COSA FARE —
1 - Nel testo su Truffaut e Hitchcock, chi salva il giovane François quando si aprono le porte del riformatorio?
2 - Scrivi il seguito del testo su Truffaut e Hitchcock, riprendendo subito dopo la sua ultima frase.

TESTO DI PARTENZA —
Indimenticabile momento tra Truffaut e Hitchock

 

Il 21 ottobre 1984 il mondo piangeva il grande François Truffaut. Nel 1983 finì e pubblicò  il libro  “ Il cinema secondo Hitchcock “ che ,nella prima edizione del 1967, non includeva un supplementare capitolo  contenente   riflessioni su film del regista inglese  girati  dopo 1962 dal maestro del brivido.  E’ innegabile che il testo ha segnato la storia della critica, ma lo sguardo di Truffaut scruta anche  l’uomo che c’era dietro l’impassibile regista britannico. Truffaut e Hitchcook   sono due pilastri , due autori immensi, hanno rivoluzionato la settima arte rendendola  più intensa, trasferendo  in esso tutta la loro inesauribile  creatività.

Per Truffaut , Il cinema era la vera vita , sprigionante  la sua carica  vitale ,percepibile nelle  opere   capaci di sedurre il pubblico, attraverso passionarie storie  vissute da personaggi che sono entrati nell’immaginario collettivo.  Questi amori impossibili ,sono  narrati con una tale modernità e gamma di sfumature che, travalicano i cambiamenti sociali, stringendo lo spettatore in una vasta rete di emozioni.  Tutto si intreccia  in girandola che non si ferma mai , un incantesimo nel quale  elementi  autobiografici di Truffaut forgiano i  personaggi intrappolati dentro  storie senza via di uscita. La vita dello stesso regista sembra un film! Mero  quadrivio di  straboccante passioni  e terribile sofferenze  che hanno  segnato profondamente  la sua esistenza. L’adolescenza scombinata del piccolo François è  causata dalla sua condizione di figlio illegittimo di una giovane donna : la nonna,  alleva il piccolo ,ma alla sua morte va a  vivere con la madre Janine   ed il marito Roland Truffaut a cui deve il cognome.  Negli anni dell’occupazione frequenta i cinema ed è anche un furibondo  lettore. Qualcosa di terribile  cambia la sua esistenza: commette una marachella ed  il patrigno Roland, stanco di questo ragazzo ,  lo consegna alla polizia. Le porte del riformatorio si aprono, ma un angelo di nome  André Bazin lo salva ottenendo anche l’affidamento.

(Dati per la comprensione dei grafici)

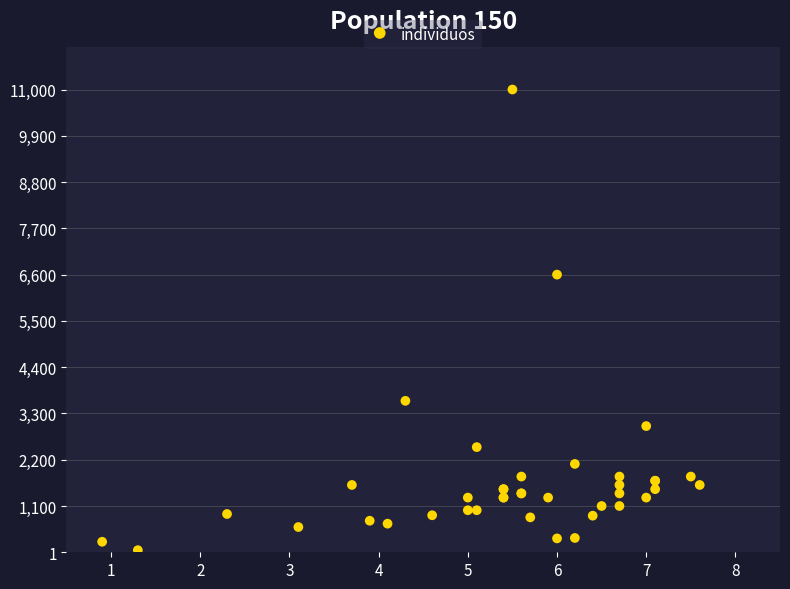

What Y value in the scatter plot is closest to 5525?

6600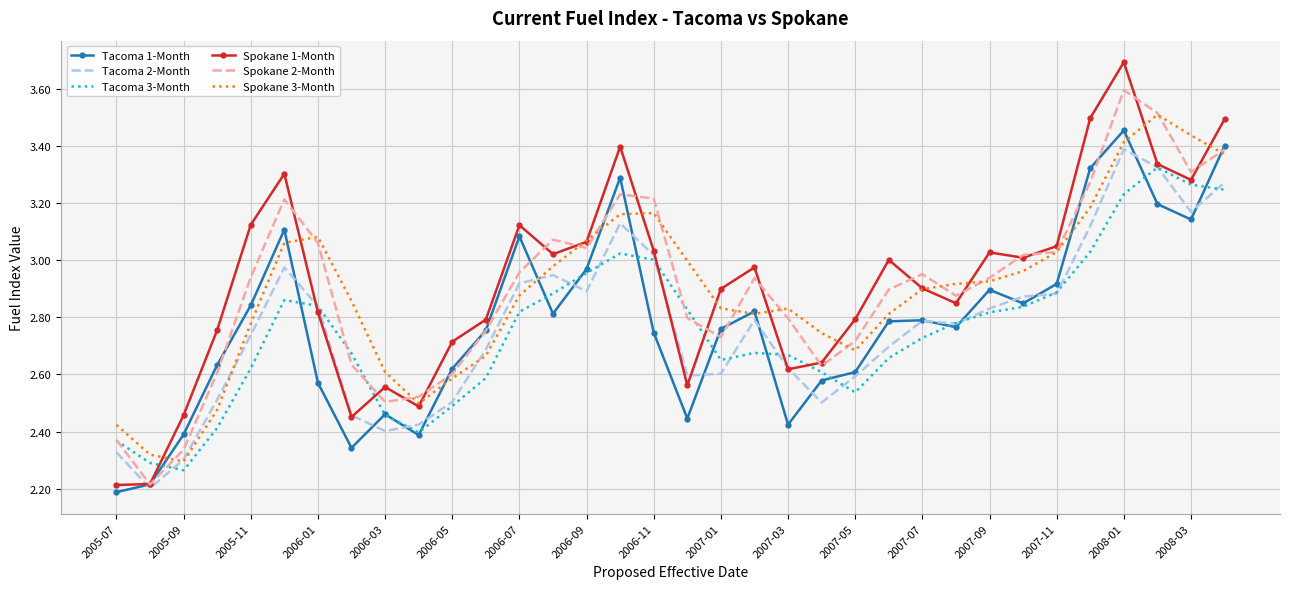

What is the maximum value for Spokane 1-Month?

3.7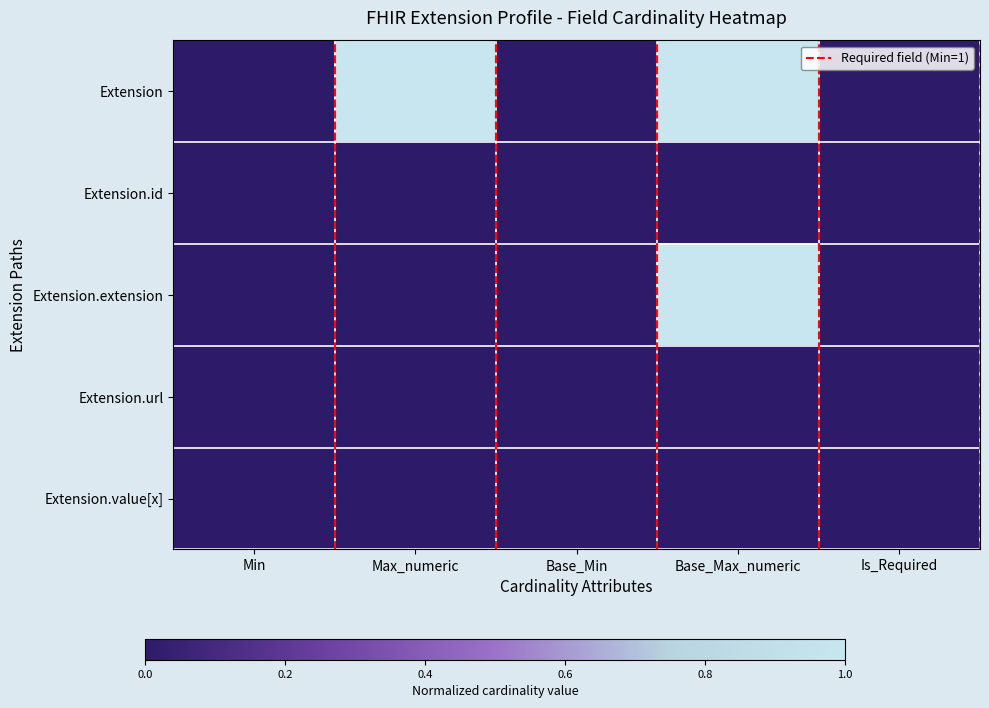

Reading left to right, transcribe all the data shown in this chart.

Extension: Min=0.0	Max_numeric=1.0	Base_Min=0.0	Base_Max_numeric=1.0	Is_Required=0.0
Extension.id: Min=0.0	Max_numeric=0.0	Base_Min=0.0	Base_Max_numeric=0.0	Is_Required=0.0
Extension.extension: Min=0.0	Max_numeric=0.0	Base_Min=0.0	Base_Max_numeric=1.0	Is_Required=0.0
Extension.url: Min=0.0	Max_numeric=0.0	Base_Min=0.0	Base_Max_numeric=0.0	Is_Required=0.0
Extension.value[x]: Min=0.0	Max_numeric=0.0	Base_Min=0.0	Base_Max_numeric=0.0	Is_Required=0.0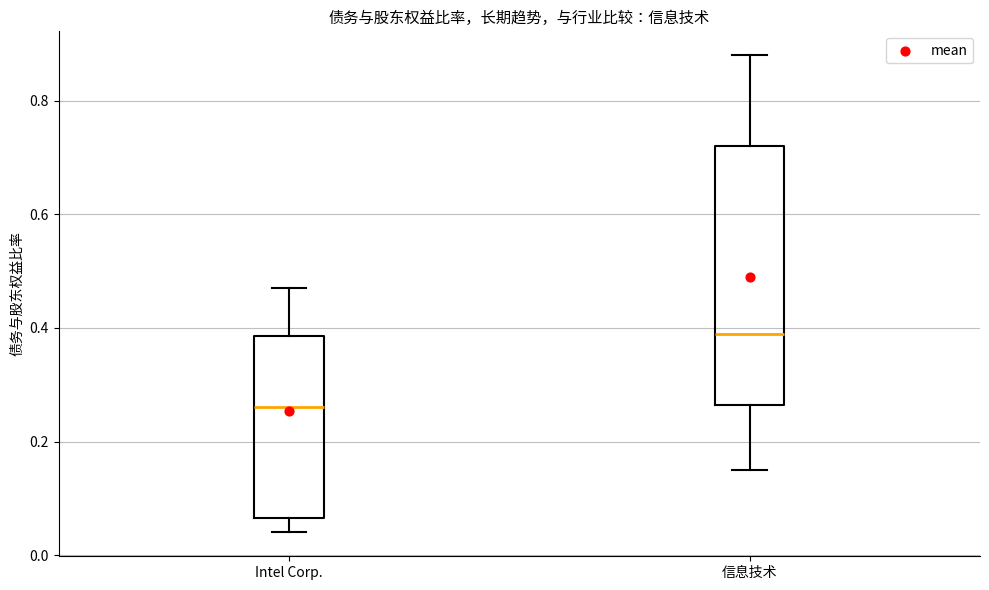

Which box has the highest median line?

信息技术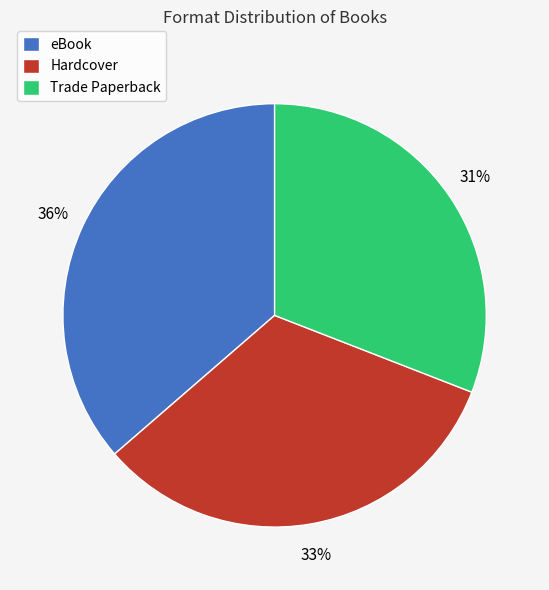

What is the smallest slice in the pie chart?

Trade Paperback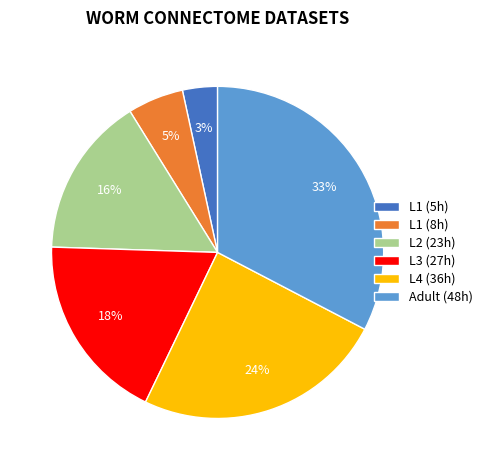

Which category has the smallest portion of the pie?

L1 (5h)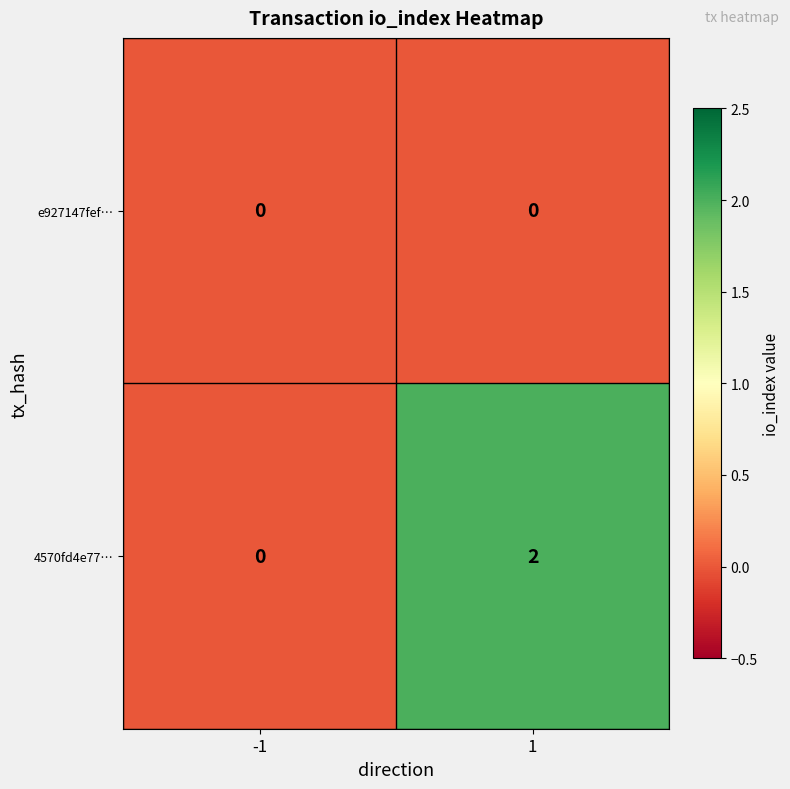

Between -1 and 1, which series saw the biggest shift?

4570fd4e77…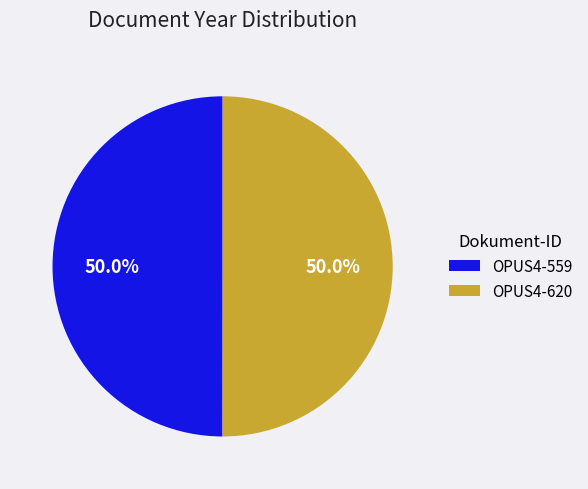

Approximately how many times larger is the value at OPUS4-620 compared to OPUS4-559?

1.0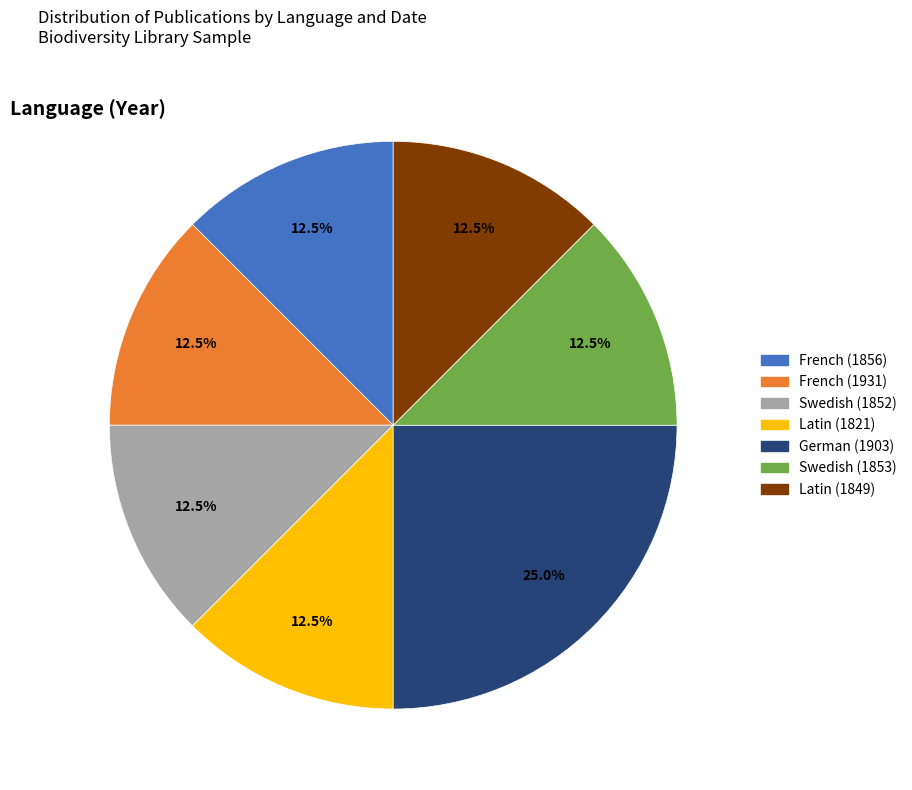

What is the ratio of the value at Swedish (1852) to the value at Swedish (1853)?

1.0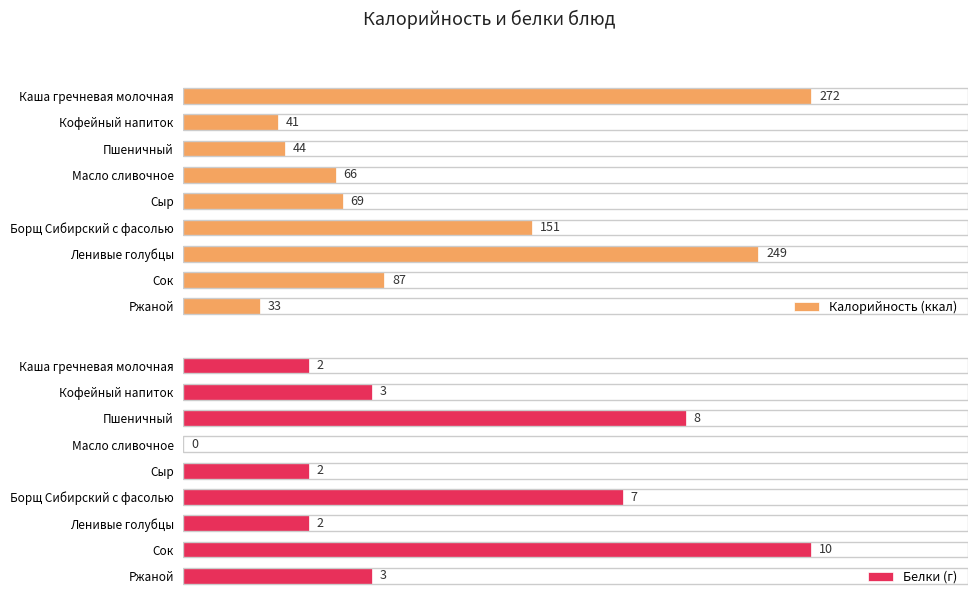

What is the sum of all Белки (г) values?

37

SOLUZIONI ESERCIZIO —
1 - André Bazin, che ne ottiene anche l'affidamento.

2 -
“ André è stato l’uomo che ho amato di più. Lui e ( sua moglie ) Janine mi hanno adottato nel momento in cui mi trovavo inmiseria  e hanno messo fine al periodo più penoso della mia vita” ( cit 1) dice dice Truffaut a proposito di Bazin. Quest’ultimo  lo proteggerà in disavventure ben più gravi. Bazin è stato uno dei più grandi critici del 900’,  scriveva  di cinema per i quotidiani  tra i più accreditati di quel momento, ma aspirava ad collocazione più alta per il cinema .  “ Si direbbe che quest’arte singolare non abbia un passato , né uno spessore, come le ombre imponderabili dello schermo . E’ ora di inventare una critica cinematografica in rilievo”  ( cit 2)scrive nel 1943 sull’écho des étudiants . E’ stato l’intellettuale  che ha dato il via  ad  una generazione di critici,ma allo stesso tempo sognava  un pubblico colto, capace di comprendere il complesso linguaggio cinematografico per creare un dibattito  .

Nel 1951, Bazin  fonda  una rivista intitolata Cahiers du Cinéma insieme a  Jacques Doniol-Valcroze e Jean-Marie Lo Duca: la frizzante redazione pullulerà di quelle battagliere penne promotori della Nouvelle Vague . Truffaut in particolar modo ma anche Godard, Rivette, Rohmer, Chabrol si coalizzeranno per progettare  un nuovo sguardo cinematografico scontrandosi con  quella scia di registi  appartenenti alla  cosiddetta tradizione di qualità.

Nel  gennaio del 1954 sempre su Cahier esce il saggio  firmato da Truffaut   “ Une certain tendence du cinéma francais “un duro   attacco ai  registi quali  C. Autant-Lara, Allégret, Clément , J. Delannoy, R. Clément, Y. etcc insieme ai sceneggiatori come   J. Aurenche e P. Bost. Ma già  nell’ottobre del 1952 il critico Michel Dordsay scrive un articolo un articolo intitolato “ Il cinema è morto” a proposito del film “ Quando le donne amano”. Nelle considerazioni finali si legge “ Si arriva piano piano a un cinema che non sarà mai temuto ,che sarà molto saggio e carino, e immerso nel ridere o nella cultura, perché il ridere e la cultura sono stati i grandi argomenti…”  ( La cinefilia . Invenzione di uno sguardo , storia di una cultura 1944 68)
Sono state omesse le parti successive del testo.